La solidaridad, la reacción ante las catástrofes, los ciclos contraculturales; todo es música y mucho más


vILAGARCÍA / la voz

«Fuimos los primeros en caer y seremos los últimos en levantarnos». Es algo que Antonio Caneda Bemposta (Vilaxoán, 1963) tiene cada vez más claro a medida que nos internamos en el universo de la pandemia. De su mano y de la de Susana Laya surgieron iniciativas impregnadas de música como el fanzine Vibraciones Pop, el Festival do Norte y el Atlantic Fest, que estaba a punto de desembarcar en Vilagarcía cuando el coronavirus presentó sus credenciales paralizantes. La industria cultural, enraizada como una enredadera en cualquier hueco de la vida social y económica, está ahora en el aire. Así que n no es mal momento para detenerse a reflexionar.

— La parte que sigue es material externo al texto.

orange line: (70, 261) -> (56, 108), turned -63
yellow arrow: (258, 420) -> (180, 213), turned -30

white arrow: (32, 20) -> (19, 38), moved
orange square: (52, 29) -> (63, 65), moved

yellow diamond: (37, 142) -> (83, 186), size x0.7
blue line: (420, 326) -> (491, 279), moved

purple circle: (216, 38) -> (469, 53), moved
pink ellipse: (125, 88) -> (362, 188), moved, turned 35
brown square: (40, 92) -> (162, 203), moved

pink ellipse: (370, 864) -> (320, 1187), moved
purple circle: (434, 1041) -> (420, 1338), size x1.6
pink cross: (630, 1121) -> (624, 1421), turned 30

«Si me preguntas por mis primeros recuerdos te hablaré de algo que aparentemente no tiene nada que ver con la música. De mi infancia en Vilaxoán, donde me criaron mi abuela y mi tía Purita cuando mis padres se fueron a Francia. De la plaza de Rafael Pazos, con su quiosco, su ferretería, una zapatería, la lechería, la tienda de electrodomésticos, el estanco, la panadería, las tiendas de ultramarinos, la mueblería, los bares, la escuela y hasta una boutique, Adela». En un tiempo de culos pelados, aquellos pequeños comercios fiaban y vendían a plazos, sin necesidad de préstamos bancarios. Por supuesto, nada que ver con los centros comerciales de hoy, en los que lo único que te preguntan es si pagarás en metálico o tirarás de tarjeta. «Sacaron mucha hambre de la calle».

Desde esa conciencia popular y a la fuerza solidaria llegan descubrimientos como las verbenas con Los Duendes o los Tamara. Y a mediados de los años 70, siendo un chaval, el destello de la contracultura, que se abre paso en la molicie del franquismo agónico y sus prórrogas gracias a la radio y a tipos como Ordovás.

«Yo escribía por carta para que me mandaran fanzines. Ahí empecé a meterme en todo esto. Revistas como Ajoblanco, con Pepe Rivas, que me marcan muchísimo...». Llega el 82, y aquellas termitas infatigables del underground ganan fama y respetabilidad. Almodóvar es un genio, Mariscal diseña unos juegos olímpicos. «Si te fijas en ello, siempre sucede lo mismo. La reacción ante las catástrofes genera contracultura. A la Segunda Guerra Mundial le sigue un movimiento como la generación beat. El 68 surge de la de Vietnam. En la crisis de los 70 aparece el punk combativo británico y el más literario de los Estados Unidos. De los escombros del 11-S en Nueva York emergen bandas como The Strokes, The Killers o The National, que se convierten en grandes fenómenos pero empezaron de forma muy diferente. En los 70 la contracultura está en Barcelona, pero en los 80 todo eso muta, se traslada al Madrid de Tierno y comienza a vender; el sistema se lo apropia y lo pone en las estanterías. Siempre es así».

La rueda, claro, sigue girando. Toño señala al Trap y rompe una lanza a su favor. «El Trap viene de Atlanta, de las trap house, las casas de trapicheo donde se genera todo este movimiento. Y aunque hoy reniegan un poco de esa etiqueta, y hablan de música urbana, en España se enraíza en Granada a partir de la crisis del 2008 y de ahí a Barcelona y Madrid. Chavales cuyos padres se separan, desahuciados, deprimidos, que trapichean para sobrevivir. Es la vida en la calle y esos chavales la relatan. ¿No es lo que hicieron Lou Reed o Iggy Pop? ¿O es que Elvis no era lo más machista que te podías echar a la cara? No te puedes perder este movimiento porque digas que te coge muy mayor, es como si un chaval de 16 años te dice que no le interesan los Beatles porque le pillan muy joven. Lee al filosofo Ernesto Castro y a la profesora Alicia Álvarez Vaquero, verás».

De la Vilagarcía del Corsario y el Asalto Rock a las páginas de Vibraciones Pop y a la fontanería tras los escenarios. «Hay una escena increíble en Galicia, y nosotros queremos hacer lo que siempre hemos hecho, ahora desde New Live y el Atlantic Fest, apostar por ese talento. Nunca hemos traído a una banda por los tiques que vendiese». Lamentablemente, la cosa se ha puesto turbia. «Es pronto para ver por dónde van a ir los tiros, pero sí te diré algo. La libertad, la igualdad de género, todos los avances sociales que hemos conseguido... ¿Vamos a dejar que salten por los aires? Solo la cultura puede evitar que volvamos a la caverna».